Razão atendível para a lei da selva
A proposta do PSD de alterar o fundamento da decisão de despedimento individual com “justa causa” para “razão atendível” faz parte de um ataque ideológico que o mesmo partido faz enquanto o PS se encontra no poder. Se a frontalidade fosse mais forte que a mentira na boca de Passos Coelho, ele diria que aproveita para fazer o que nunca conseguirá se for 1º ministro. É uma fraqueza e uma cobardia para com a democracia e para com as pessoas que ainda escolhem o equilíbrio de poderes. Claro que nisto, o PS tem a responsabilidade de se colocar à mercê dos acordos com a direita. Hoje, na realidade, o acordo político é forte, e este jogo de “pontas-de-lança” políticos beneficia a teatralização e os actores principais: Passos Coelho e o PSD roubam novamente espaço a Portas e ao CDS (e este põem-se em bicos-de-pés como já se viu) e mostram aos patrões que estão prontos para governar; ao mesmo tempo, Sócrates faz zig-zag na onda e aproveita a oportunidade para afirmar que defende o Estado Social juntamente com o PS, é mentira. São eles, o PS, que sempre concretizaram os maiores ataques: criação de contratos a prazo, criação dos Recibos Verdes, ataque à contratação colectiva e por isso aos sindicatos, ataque aos professores, ataque ao subsídio de desemprego, fecho massivo de instituições do SNS (SAPs, Centros de Saúde, Maternidades,…), proposta de fecho massivo de escolas desagregando ainda mais o frágil tecido social do interior… a lista é assinalável.
Voltando à razão atendível para a lei da selva, a mesma pode ser discutível, mas a realidade selvática que todos os dias invade o peito de quem quer trabalhar e ser independente, viver do seu trabalho, já é suficientemente grave e violenta para que valha a pena – mesmo para o aspirante a 1º, Pedro Passos Coelho – querer legitimá-la na Constituição. Por mais pontos que isso lhe desse na cotação dos mercados em que as agências de rating são os patrões e os banqueiros.
É que em 2009 a economia espirrou. Essa criação da visão conjunta de PS e PSD ajudou a gerar 690.300 novos desempregados. 40% destes, ou seja, 276.120 eram precários, com contrato a prazo ou Recibos Verdes (a maioria falsos).
Despedimentos colectivos em 2009? Não!
“Apenas 379 empresas recorreram a esse mecanismo em 2009, afastando 5522 pessoas.”
Teriam sido ilegalmente despedidos e foi parar tudo a tribunal? Também não!
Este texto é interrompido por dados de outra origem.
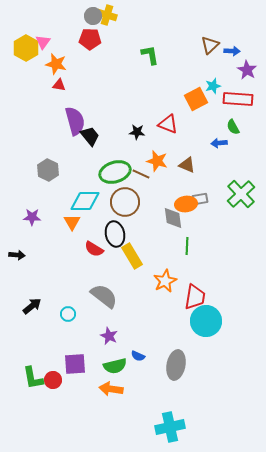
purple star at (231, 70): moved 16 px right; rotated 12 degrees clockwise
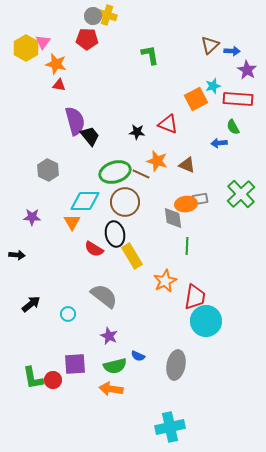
red pentagon at (90, 39): moved 3 px left
black arrow at (32, 306): moved 1 px left, 2 px up
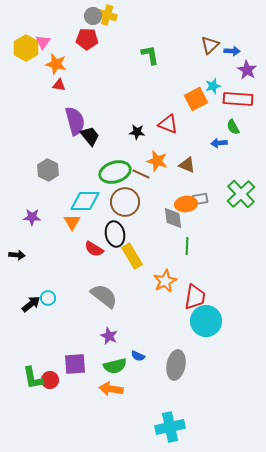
cyan circle at (68, 314): moved 20 px left, 16 px up
red circle at (53, 380): moved 3 px left
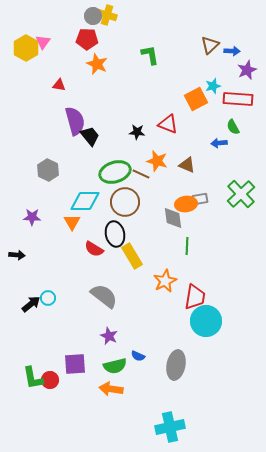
orange star at (56, 64): moved 41 px right; rotated 10 degrees clockwise
purple star at (247, 70): rotated 18 degrees clockwise
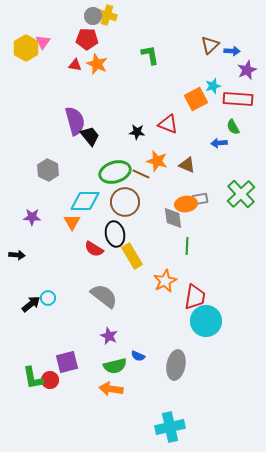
red triangle at (59, 85): moved 16 px right, 20 px up
purple square at (75, 364): moved 8 px left, 2 px up; rotated 10 degrees counterclockwise
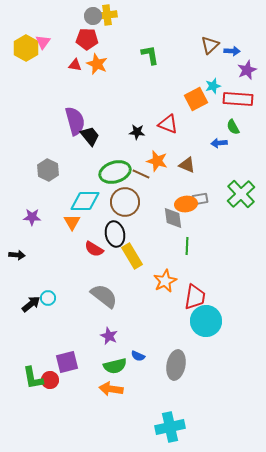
yellow cross at (107, 15): rotated 24 degrees counterclockwise
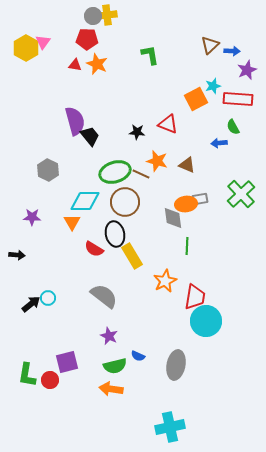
green L-shape at (33, 378): moved 6 px left, 3 px up; rotated 20 degrees clockwise
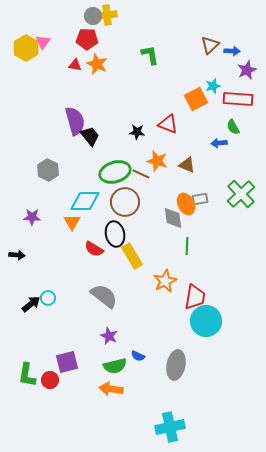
orange ellipse at (186, 204): rotated 70 degrees clockwise
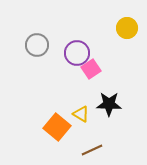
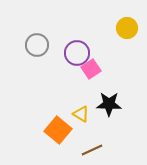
orange square: moved 1 px right, 3 px down
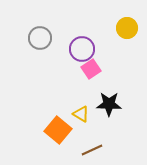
gray circle: moved 3 px right, 7 px up
purple circle: moved 5 px right, 4 px up
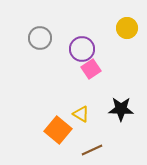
black star: moved 12 px right, 5 px down
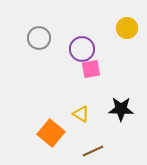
gray circle: moved 1 px left
pink square: rotated 24 degrees clockwise
orange square: moved 7 px left, 3 px down
brown line: moved 1 px right, 1 px down
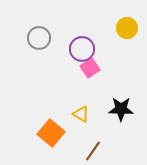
pink square: moved 1 px left, 1 px up; rotated 24 degrees counterclockwise
brown line: rotated 30 degrees counterclockwise
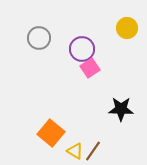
yellow triangle: moved 6 px left, 37 px down
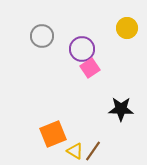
gray circle: moved 3 px right, 2 px up
orange square: moved 2 px right, 1 px down; rotated 28 degrees clockwise
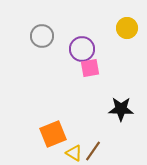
pink square: rotated 24 degrees clockwise
yellow triangle: moved 1 px left, 2 px down
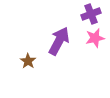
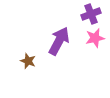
brown star: rotated 14 degrees counterclockwise
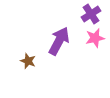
purple cross: rotated 12 degrees counterclockwise
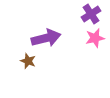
purple arrow: moved 13 px left, 3 px up; rotated 48 degrees clockwise
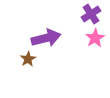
pink star: rotated 18 degrees counterclockwise
brown star: moved 2 px up; rotated 21 degrees clockwise
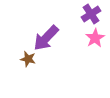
purple arrow: rotated 148 degrees clockwise
brown star: rotated 28 degrees counterclockwise
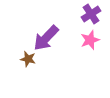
pink star: moved 5 px left, 2 px down; rotated 12 degrees clockwise
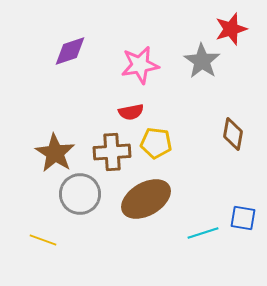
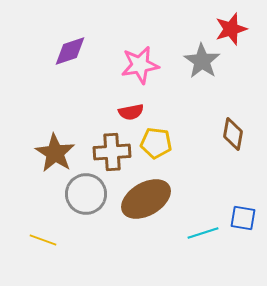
gray circle: moved 6 px right
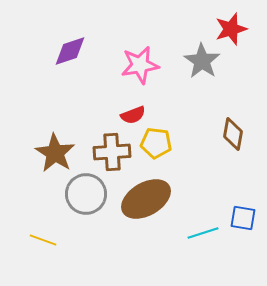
red semicircle: moved 2 px right, 3 px down; rotated 10 degrees counterclockwise
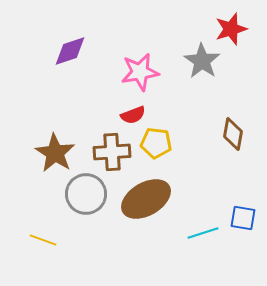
pink star: moved 7 px down
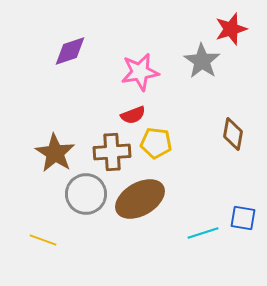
brown ellipse: moved 6 px left
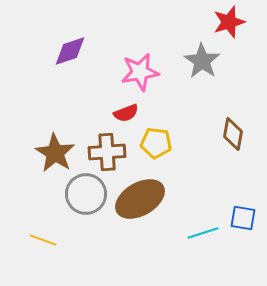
red star: moved 2 px left, 7 px up
red semicircle: moved 7 px left, 2 px up
brown cross: moved 5 px left
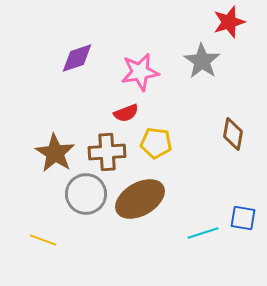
purple diamond: moved 7 px right, 7 px down
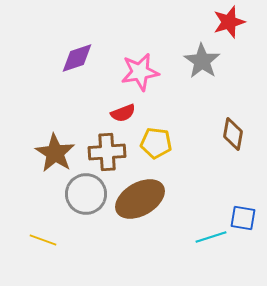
red semicircle: moved 3 px left
cyan line: moved 8 px right, 4 px down
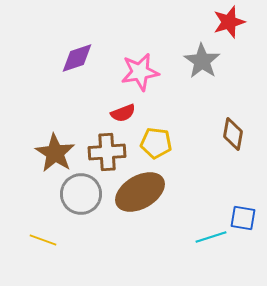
gray circle: moved 5 px left
brown ellipse: moved 7 px up
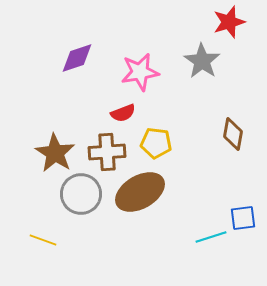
blue square: rotated 16 degrees counterclockwise
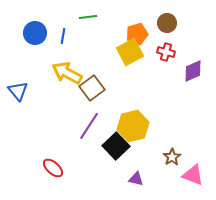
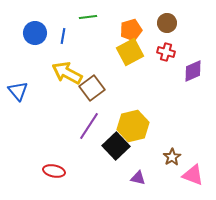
orange pentagon: moved 6 px left, 4 px up
red ellipse: moved 1 px right, 3 px down; rotated 30 degrees counterclockwise
purple triangle: moved 2 px right, 1 px up
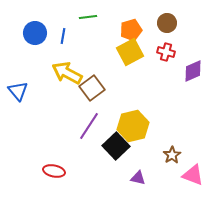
brown star: moved 2 px up
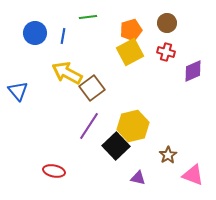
brown star: moved 4 px left
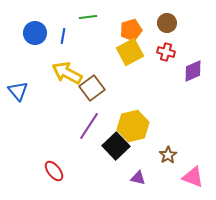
red ellipse: rotated 40 degrees clockwise
pink triangle: moved 2 px down
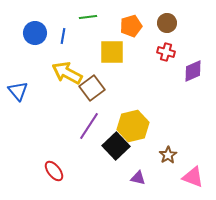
orange pentagon: moved 4 px up
yellow square: moved 18 px left; rotated 28 degrees clockwise
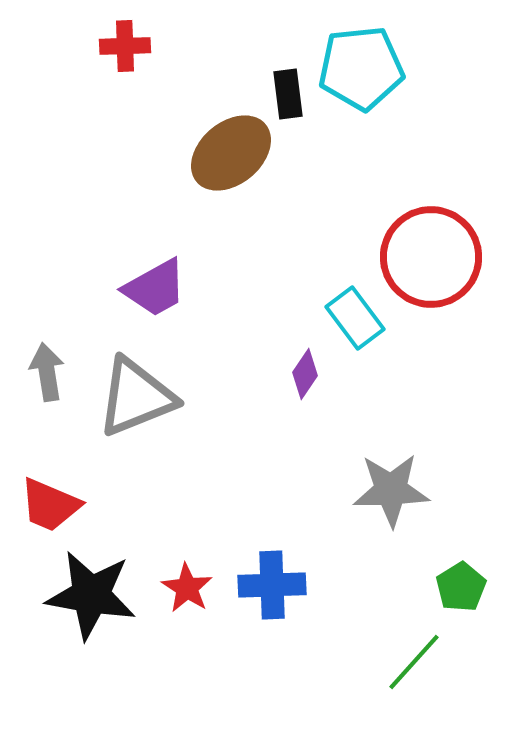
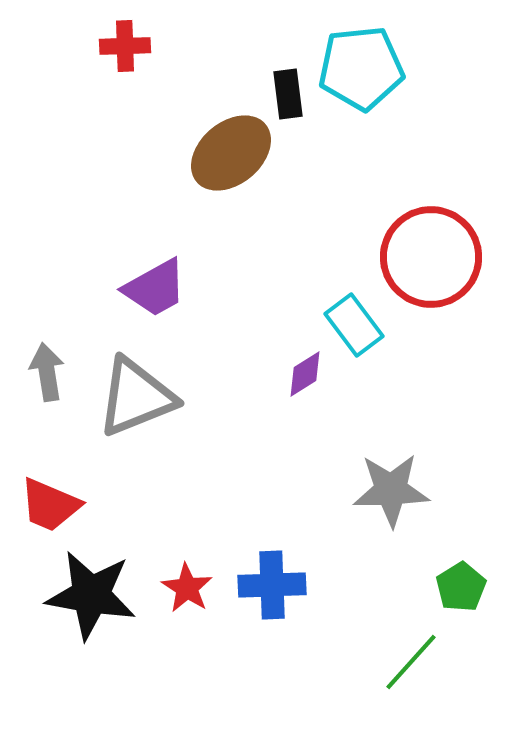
cyan rectangle: moved 1 px left, 7 px down
purple diamond: rotated 24 degrees clockwise
green line: moved 3 px left
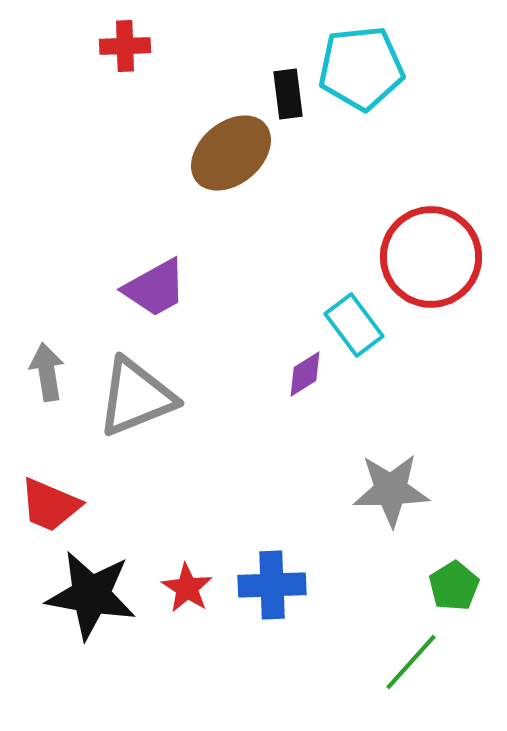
green pentagon: moved 7 px left, 1 px up
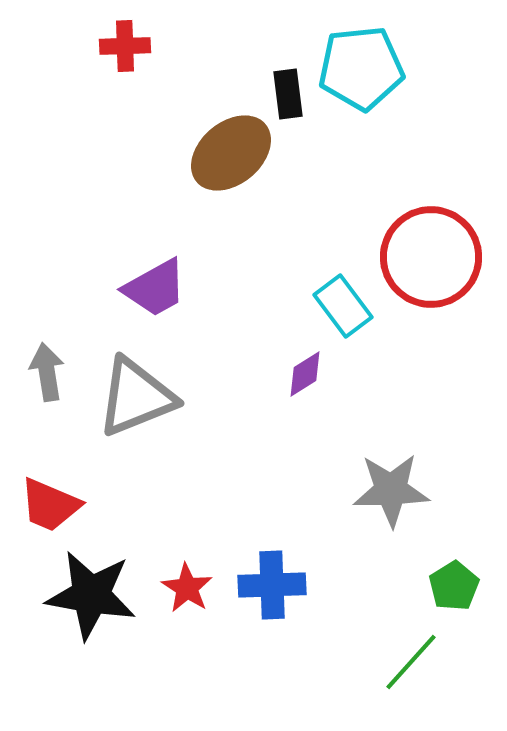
cyan rectangle: moved 11 px left, 19 px up
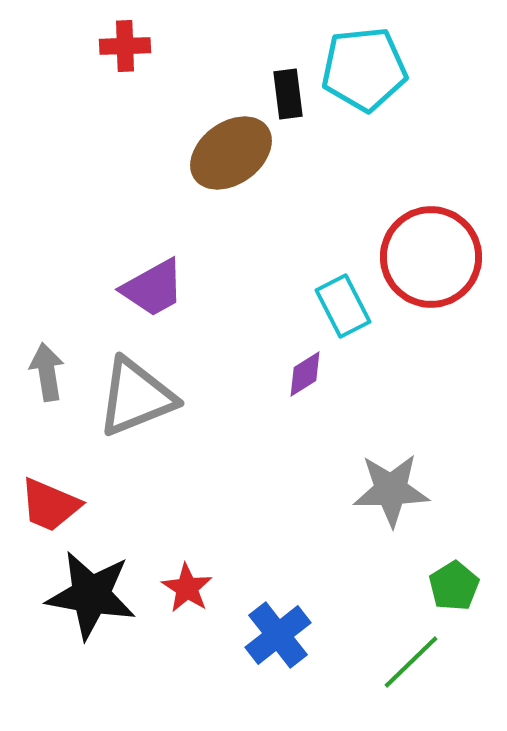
cyan pentagon: moved 3 px right, 1 px down
brown ellipse: rotated 4 degrees clockwise
purple trapezoid: moved 2 px left
cyan rectangle: rotated 10 degrees clockwise
blue cross: moved 6 px right, 50 px down; rotated 36 degrees counterclockwise
green line: rotated 4 degrees clockwise
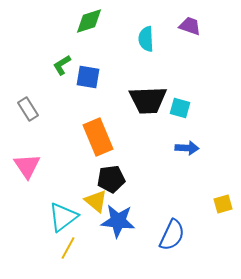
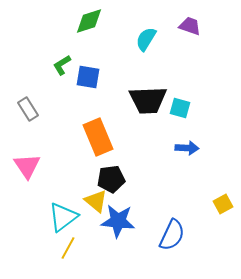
cyan semicircle: rotated 35 degrees clockwise
yellow square: rotated 12 degrees counterclockwise
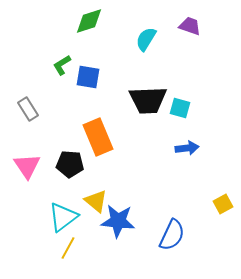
blue arrow: rotated 10 degrees counterclockwise
black pentagon: moved 41 px left, 15 px up; rotated 12 degrees clockwise
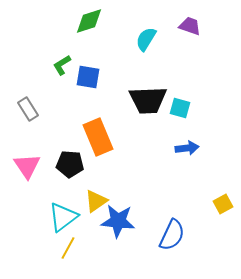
yellow triangle: rotated 45 degrees clockwise
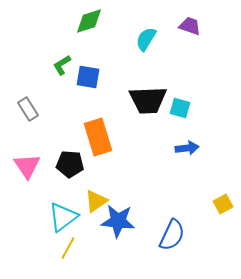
orange rectangle: rotated 6 degrees clockwise
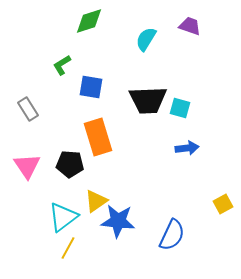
blue square: moved 3 px right, 10 px down
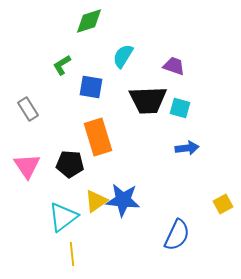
purple trapezoid: moved 16 px left, 40 px down
cyan semicircle: moved 23 px left, 17 px down
blue star: moved 5 px right, 21 px up
blue semicircle: moved 5 px right
yellow line: moved 4 px right, 6 px down; rotated 35 degrees counterclockwise
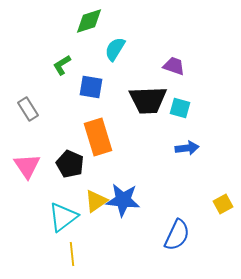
cyan semicircle: moved 8 px left, 7 px up
black pentagon: rotated 20 degrees clockwise
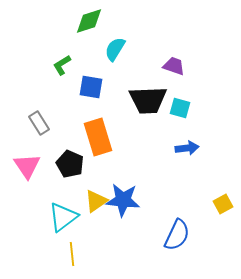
gray rectangle: moved 11 px right, 14 px down
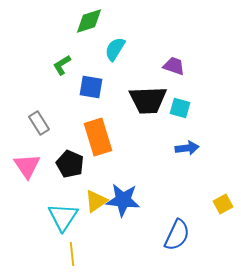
cyan triangle: rotated 20 degrees counterclockwise
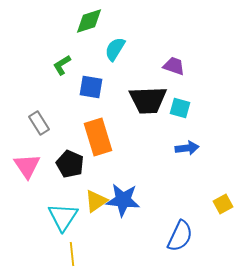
blue semicircle: moved 3 px right, 1 px down
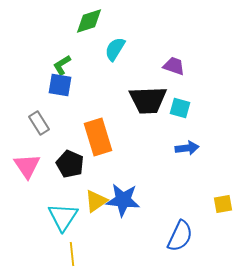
blue square: moved 31 px left, 2 px up
yellow square: rotated 18 degrees clockwise
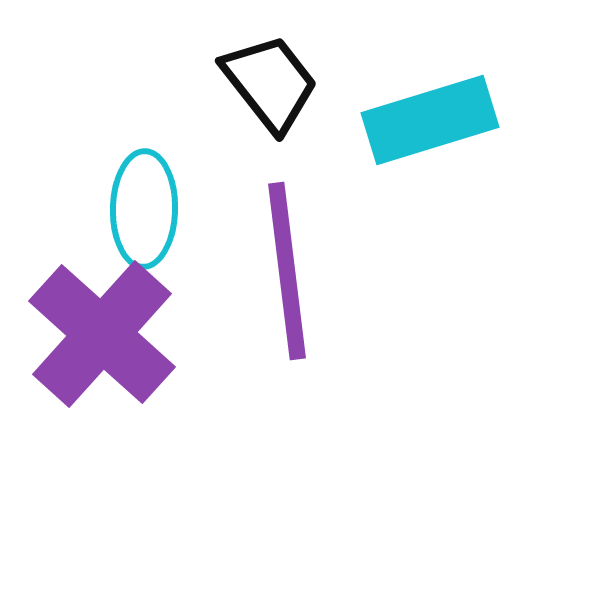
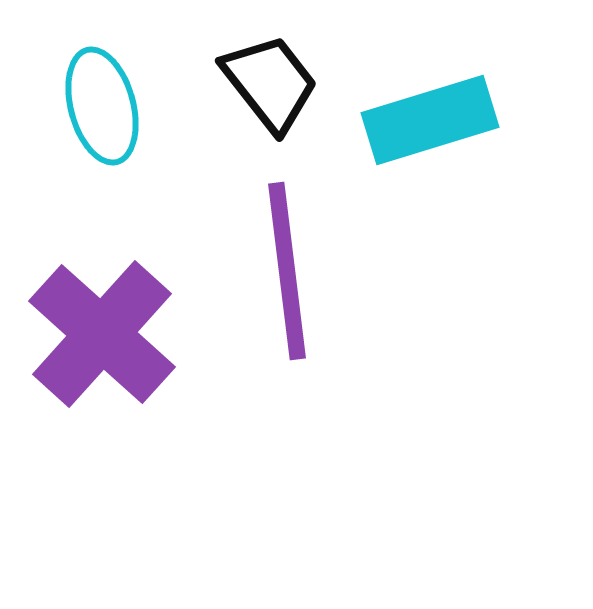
cyan ellipse: moved 42 px left, 103 px up; rotated 16 degrees counterclockwise
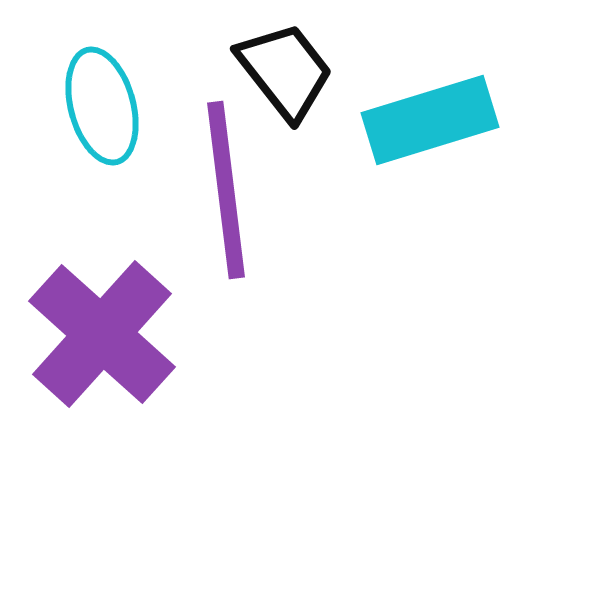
black trapezoid: moved 15 px right, 12 px up
purple line: moved 61 px left, 81 px up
“Nos tribunais laborais, deram entrada cerca de 19.200 casos e desconhece-se quantos foram por impugnação do despedimento”.Certamente o PS deu uma ajuda com a elevação das custas judiciais.
A ideia magnífica de “Empresa na Hora” resultou em milhares de trabalhadores a irem “para a rua” enquanto patrões fecham um estaminé para abrir outro, como se a projecção e planeamento da economia pudesse suportar de forma sustentável, e ao mesmo tempo, o emprego e este tipo de ideias/ideiais. Mais, o conceito de “justa causa” sempre abrangeu casos de “desinteresse repetido pelo cumprimento, com a diligência devida, das obrigações inerentes ao exercício do cargo” ou “reduções anormais de produtividade do trabalhador“. Talvez Passos Coelho desconheça a lei ou então nunca tenha sido um desempregado despedido desta forma.
Há ainda o despedimento por inadaptação aplicável em situações de “redução reiterada de produtividade ou de qualidade” ou de quadros técnicos ou de direcção que “não tenham cumprido os objectivos previamente fixados e formalmente aceites, sendo determinado pelo modo de exercício de funções e desde que torne praticamente impossível a subsistência da relação de trabalho”.
E depois claro há o famoso “despedimento colectivo”, que no caso de profusão de PMEs em Portugal, pode ser aplicado a partir de dois trabalhadores nas micro e pequenas empresas, e de cinco nas médias e grandes empresas. O Ministério do Trabalho não tem levantado objecções de maior às justificações das empresas – que podem alegar retracção do mercado ou reestruturação, entre outros.
Não chega para lei da selva? Não é atendível o suficiente? O resultado da proposta do PSD é a legitimação do fim do contrato social em que o Estado considera os trabalhadores a parte mais frágil na relação de trabalho, e isso é inaceitável. Hoje, a realidade já coloca o Estado do lado dos patrões, ou no melhor dos casos, num lugar equidistante, no entanto, existem referências ideológicas que nos defendem e defendem as ideias de democracia, redistribuição, justiça e solidariedade. São essas que o PSD (com a ajudinha do PS), está a atacar.